### TRY IT
The answer should consist of all the records, written out word for word.

═══ MATERIALS PROVIDED

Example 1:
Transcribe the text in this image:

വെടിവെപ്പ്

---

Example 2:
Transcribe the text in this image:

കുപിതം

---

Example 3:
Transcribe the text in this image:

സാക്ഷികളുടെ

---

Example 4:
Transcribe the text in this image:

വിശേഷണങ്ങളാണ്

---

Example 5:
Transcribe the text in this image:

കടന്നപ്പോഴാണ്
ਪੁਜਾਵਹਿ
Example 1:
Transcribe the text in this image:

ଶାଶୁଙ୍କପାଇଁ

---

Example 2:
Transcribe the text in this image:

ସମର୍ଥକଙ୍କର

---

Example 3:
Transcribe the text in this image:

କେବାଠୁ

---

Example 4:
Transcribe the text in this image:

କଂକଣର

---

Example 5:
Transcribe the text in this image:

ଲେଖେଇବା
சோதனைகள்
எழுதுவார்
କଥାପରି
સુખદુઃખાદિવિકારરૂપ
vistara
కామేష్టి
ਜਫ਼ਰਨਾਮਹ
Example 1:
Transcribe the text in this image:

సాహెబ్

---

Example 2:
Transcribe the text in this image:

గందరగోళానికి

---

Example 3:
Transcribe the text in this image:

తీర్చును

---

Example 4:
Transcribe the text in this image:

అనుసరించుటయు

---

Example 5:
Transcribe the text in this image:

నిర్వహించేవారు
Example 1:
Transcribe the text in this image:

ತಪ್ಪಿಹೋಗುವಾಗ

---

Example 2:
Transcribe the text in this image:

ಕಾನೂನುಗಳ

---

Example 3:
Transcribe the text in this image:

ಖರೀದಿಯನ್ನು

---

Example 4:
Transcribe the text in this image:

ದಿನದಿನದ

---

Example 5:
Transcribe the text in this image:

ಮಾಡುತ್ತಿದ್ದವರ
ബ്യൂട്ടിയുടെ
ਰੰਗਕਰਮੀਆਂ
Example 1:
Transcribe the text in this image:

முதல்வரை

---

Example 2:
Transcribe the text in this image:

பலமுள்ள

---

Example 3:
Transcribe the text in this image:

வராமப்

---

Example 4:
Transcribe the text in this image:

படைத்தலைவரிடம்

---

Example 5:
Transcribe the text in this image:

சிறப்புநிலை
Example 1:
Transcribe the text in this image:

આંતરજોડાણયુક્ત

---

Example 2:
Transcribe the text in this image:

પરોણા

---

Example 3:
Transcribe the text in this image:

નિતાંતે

══════

### ANSWER BOX
Example 1:
Transcribe the text in this image:

വെടിവെപ്പ്

---

Example 2:
Transcribe the text in this image:

കുപിതം

---

Example 3:
Transcribe the text in this image:

സാക്ഷികളുടെ

---

Example 4:
Transcribe the text in this image:

വിശേഷണങ്ങളാണ്

---

Example 5:
Transcribe the text in this image:

കടന്നപ്പോഴാണ്
ਪੁਜਾਵਹਿ
Example 1:
Transcribe the text in this image:

ଶାଶୁଙ୍କପାଇଁ

---

Example 2:
Transcribe the text in this image:

ସମର୍ଥକଙ୍କର

---

Example 3:
Transcribe the text in this image:

କେବାଠୁ

---

Example 4:
Transcribe the text in this image:

କଂକଣର

---

Example 5:
Transcribe the text in this image:

ଲେଖେଇବା
சோதனைகள்
எழுதுவார்
କଥାପରି
સુખદુઃખાદિવિકારરૂપ
vistara
కామేష్టి
ਜਫ਼ਰਨਾਮਹ
Example 1:
Transcribe the text in this image:

సాహెబ్

---

Example 2:
Transcribe the text in this image:

గందరగోళానికి

---

Example 3:
Transcribe the text in this image:

తీర్చును

---

Example 4:
Transcribe the text in this image:

అనుసరించుటయు

---

Example 5:
Transcribe the text in this image:

నిర్వహించేవారు
Example 1:
Transcribe the text in this image:

ತಪ್ಪಿಹೋಗುವಾಗ

---

Example 2:
Transcribe the text in this image:

ಕಾನೂನುಗಳ

---

Example 3:
Transcribe the text in this image:

ಖರೀದಿಯನ್ನು

---

Example 4:
Transcribe the text in this image:

ದಿನದಿನದ

---

Example 5:
Transcribe the text in this image:

ಮಾಡುತ್ತಿದ್ದವರ
ബ്യൂട്ടിയുടെ
ਰੰਗਕਰਮੀਆਂ
Example 1:
Transcribe the text in this image:

முதல்வரை

---

Example 2:
Transcribe the text in this image:

பலமுள்ள

---

Example 3:
Transcribe the text in this image:

வராமப்

---

Example 4:
Transcribe the text in this image:

படைத்தலைவரிடம்

---

Example 5:
Transcribe the text in this image:

சிறப்புநிலை
Example 1:
Transcribe the text in this image:

આંતરજોડાણયુક્ત

---

Example 2:
Transcribe the text in this image:

પરોણા

---

Example 3:
Transcribe the text in this image:

નિતાંતે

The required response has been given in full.